Job item
Lines before the one containing "vfov_deg: 85.7" are not wanted. Transcribe that line and all after it exactly, to the end of the entries.

--- Record excerpts Enclosed Below ---

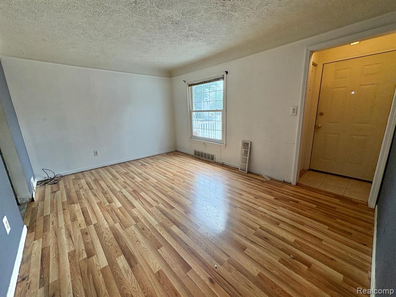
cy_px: 148
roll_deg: +2.4
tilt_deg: -13.7
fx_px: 160
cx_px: 198
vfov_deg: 85.7
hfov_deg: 102.1
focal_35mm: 14
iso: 80
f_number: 2.2
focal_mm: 2.22
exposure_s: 1/122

--- End of Enclosed Record excerpts ---

Output of the task
vfov_deg: 85.7
hfov_deg: 102.1
focal_35mm: 14
iso: 80
f_number: 2.2
focal_mm: 2.22
exposure_s: 1/122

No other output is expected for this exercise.